> _GIVEN ENTRIES_
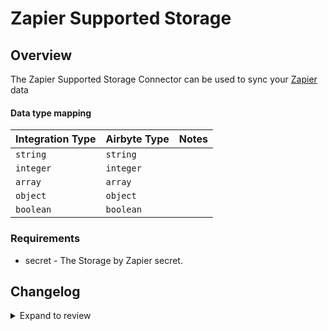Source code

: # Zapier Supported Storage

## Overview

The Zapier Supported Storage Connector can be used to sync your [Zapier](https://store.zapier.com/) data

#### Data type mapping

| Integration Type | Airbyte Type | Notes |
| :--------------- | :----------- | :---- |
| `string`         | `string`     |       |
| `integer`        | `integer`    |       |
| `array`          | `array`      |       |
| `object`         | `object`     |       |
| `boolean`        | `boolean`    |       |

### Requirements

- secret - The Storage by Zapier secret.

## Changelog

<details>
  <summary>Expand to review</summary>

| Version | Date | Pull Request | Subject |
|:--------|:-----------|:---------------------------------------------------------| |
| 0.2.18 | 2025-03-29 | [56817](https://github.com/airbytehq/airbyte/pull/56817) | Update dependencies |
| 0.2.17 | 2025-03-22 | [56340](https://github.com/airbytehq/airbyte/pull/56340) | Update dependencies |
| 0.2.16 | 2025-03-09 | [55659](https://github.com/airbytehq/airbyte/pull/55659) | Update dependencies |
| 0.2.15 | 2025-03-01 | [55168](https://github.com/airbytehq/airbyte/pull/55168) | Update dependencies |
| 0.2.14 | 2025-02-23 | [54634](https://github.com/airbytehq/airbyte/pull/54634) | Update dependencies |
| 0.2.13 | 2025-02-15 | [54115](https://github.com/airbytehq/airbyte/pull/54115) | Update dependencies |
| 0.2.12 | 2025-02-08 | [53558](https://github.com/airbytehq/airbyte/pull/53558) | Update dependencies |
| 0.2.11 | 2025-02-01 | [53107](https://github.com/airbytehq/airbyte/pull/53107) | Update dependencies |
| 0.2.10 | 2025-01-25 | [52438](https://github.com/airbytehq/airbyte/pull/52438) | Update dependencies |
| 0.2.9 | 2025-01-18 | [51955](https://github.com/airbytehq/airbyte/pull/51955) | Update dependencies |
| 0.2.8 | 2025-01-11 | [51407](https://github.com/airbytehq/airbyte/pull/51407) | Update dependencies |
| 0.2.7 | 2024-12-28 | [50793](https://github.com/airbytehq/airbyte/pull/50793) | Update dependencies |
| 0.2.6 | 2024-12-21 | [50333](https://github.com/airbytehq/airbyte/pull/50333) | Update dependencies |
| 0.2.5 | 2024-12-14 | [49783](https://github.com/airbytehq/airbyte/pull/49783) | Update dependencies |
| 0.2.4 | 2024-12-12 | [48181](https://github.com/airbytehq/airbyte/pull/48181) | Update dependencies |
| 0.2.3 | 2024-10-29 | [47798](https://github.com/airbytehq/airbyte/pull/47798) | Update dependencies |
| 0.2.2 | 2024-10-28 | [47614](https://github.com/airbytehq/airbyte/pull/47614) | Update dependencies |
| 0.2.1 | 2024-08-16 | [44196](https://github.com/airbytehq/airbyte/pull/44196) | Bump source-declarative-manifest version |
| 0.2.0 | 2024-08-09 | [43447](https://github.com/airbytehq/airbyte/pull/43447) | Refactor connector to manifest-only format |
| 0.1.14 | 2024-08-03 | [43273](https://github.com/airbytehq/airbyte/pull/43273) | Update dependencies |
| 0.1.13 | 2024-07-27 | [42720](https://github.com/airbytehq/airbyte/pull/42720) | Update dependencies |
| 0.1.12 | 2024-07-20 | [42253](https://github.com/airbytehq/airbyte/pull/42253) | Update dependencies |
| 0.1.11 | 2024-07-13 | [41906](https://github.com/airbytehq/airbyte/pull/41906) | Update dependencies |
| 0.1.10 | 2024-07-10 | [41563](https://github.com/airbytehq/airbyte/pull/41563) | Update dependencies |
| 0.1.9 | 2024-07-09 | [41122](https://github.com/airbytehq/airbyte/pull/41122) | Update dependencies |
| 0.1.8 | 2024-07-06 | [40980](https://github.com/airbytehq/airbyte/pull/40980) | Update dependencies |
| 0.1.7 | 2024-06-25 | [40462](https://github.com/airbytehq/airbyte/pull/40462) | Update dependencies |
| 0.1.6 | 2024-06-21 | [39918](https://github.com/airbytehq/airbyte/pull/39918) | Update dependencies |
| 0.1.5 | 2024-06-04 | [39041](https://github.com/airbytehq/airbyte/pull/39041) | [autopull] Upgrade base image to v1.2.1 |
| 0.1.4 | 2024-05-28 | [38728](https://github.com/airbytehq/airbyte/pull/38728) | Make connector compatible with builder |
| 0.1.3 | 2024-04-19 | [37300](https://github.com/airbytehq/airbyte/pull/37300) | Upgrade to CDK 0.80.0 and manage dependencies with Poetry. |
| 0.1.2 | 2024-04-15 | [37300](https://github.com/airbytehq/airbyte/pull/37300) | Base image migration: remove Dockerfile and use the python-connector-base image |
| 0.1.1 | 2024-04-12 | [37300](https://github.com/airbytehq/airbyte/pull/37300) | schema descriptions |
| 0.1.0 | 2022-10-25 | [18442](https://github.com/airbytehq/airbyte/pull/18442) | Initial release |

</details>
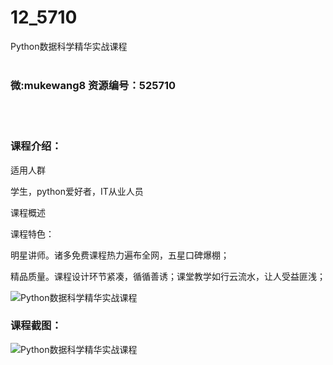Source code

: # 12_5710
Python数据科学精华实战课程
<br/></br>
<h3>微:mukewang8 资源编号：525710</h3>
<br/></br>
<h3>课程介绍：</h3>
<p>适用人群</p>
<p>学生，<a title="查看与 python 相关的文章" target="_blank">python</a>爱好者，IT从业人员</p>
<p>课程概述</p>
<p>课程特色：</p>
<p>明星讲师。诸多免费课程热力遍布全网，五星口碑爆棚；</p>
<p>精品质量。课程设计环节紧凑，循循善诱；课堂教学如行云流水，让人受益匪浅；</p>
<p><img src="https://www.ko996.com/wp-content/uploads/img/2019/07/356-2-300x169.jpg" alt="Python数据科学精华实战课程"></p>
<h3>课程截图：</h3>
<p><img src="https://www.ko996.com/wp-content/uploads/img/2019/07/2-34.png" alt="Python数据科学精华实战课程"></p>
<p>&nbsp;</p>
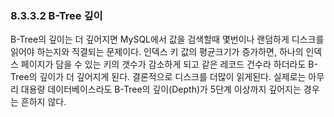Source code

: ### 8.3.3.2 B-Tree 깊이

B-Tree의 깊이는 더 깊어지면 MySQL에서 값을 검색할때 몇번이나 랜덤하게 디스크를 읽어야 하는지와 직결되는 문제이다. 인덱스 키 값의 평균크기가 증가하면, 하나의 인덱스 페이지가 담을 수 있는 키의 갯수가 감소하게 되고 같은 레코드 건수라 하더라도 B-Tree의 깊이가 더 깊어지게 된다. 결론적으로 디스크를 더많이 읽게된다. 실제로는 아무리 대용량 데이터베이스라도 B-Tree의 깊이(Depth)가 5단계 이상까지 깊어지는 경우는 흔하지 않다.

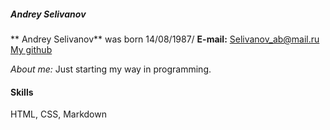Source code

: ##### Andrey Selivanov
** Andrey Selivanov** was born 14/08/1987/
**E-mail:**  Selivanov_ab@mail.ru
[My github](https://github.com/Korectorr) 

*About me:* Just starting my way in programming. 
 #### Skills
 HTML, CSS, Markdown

...

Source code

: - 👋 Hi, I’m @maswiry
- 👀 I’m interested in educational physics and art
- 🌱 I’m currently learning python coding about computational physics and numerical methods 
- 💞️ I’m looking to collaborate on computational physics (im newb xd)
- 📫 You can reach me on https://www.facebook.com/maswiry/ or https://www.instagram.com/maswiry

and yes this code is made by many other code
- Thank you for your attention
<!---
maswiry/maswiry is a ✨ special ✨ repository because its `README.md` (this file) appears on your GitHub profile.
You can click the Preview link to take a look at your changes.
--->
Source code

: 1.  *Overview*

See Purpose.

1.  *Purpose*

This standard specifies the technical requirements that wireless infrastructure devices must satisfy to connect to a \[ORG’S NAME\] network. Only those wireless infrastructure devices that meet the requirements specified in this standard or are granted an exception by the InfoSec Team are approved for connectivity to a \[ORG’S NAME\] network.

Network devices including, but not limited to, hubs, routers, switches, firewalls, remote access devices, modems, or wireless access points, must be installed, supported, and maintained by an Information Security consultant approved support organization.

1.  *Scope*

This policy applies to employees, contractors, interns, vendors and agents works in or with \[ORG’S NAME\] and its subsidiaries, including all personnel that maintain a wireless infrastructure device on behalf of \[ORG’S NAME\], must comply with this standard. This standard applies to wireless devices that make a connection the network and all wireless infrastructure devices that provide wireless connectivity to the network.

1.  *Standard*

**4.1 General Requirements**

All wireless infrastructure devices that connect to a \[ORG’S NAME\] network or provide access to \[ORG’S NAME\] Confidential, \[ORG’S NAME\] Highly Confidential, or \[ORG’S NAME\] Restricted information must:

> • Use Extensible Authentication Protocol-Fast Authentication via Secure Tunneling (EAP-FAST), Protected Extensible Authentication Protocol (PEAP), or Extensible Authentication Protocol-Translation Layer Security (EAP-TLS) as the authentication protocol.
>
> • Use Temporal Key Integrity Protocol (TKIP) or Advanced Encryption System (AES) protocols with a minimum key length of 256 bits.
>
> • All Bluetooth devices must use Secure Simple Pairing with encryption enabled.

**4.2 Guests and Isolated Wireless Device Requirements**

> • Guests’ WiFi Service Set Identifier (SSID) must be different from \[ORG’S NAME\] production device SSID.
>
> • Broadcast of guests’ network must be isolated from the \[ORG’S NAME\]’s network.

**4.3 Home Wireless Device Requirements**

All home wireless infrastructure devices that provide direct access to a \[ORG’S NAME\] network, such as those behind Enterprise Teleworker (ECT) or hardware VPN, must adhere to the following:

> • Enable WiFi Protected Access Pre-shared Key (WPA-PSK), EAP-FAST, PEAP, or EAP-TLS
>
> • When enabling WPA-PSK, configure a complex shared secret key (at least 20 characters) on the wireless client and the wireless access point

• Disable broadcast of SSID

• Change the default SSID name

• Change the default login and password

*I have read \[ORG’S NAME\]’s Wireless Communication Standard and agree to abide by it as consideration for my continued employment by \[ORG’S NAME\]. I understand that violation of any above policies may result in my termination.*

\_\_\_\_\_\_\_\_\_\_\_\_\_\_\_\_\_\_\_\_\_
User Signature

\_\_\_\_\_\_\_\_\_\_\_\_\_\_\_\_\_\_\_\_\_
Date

> _EXERCISE AIM_
In the listing above, find the line with "0.2.7 | 2024-12-28" and the line with "0.2.5 | 2024-12-14", then reproduce both and every line between them exactly.

> _RESULT OF THIS EXERCISE_
| 0.2.7 | 2024-12-28 | [50793](https://github.com/airbytehq/airbyte/pull/50793) | Update dependencies |
| 0.2.6 | 2024-12-21 | [50333](https://github.com/airbytehq/airbyte/pull/50333) | Update dependencies |
| 0.2.5 | 2024-12-14 | [49783](https://github.com/airbytehq/airbyte/pull/49783) | Update dependencies |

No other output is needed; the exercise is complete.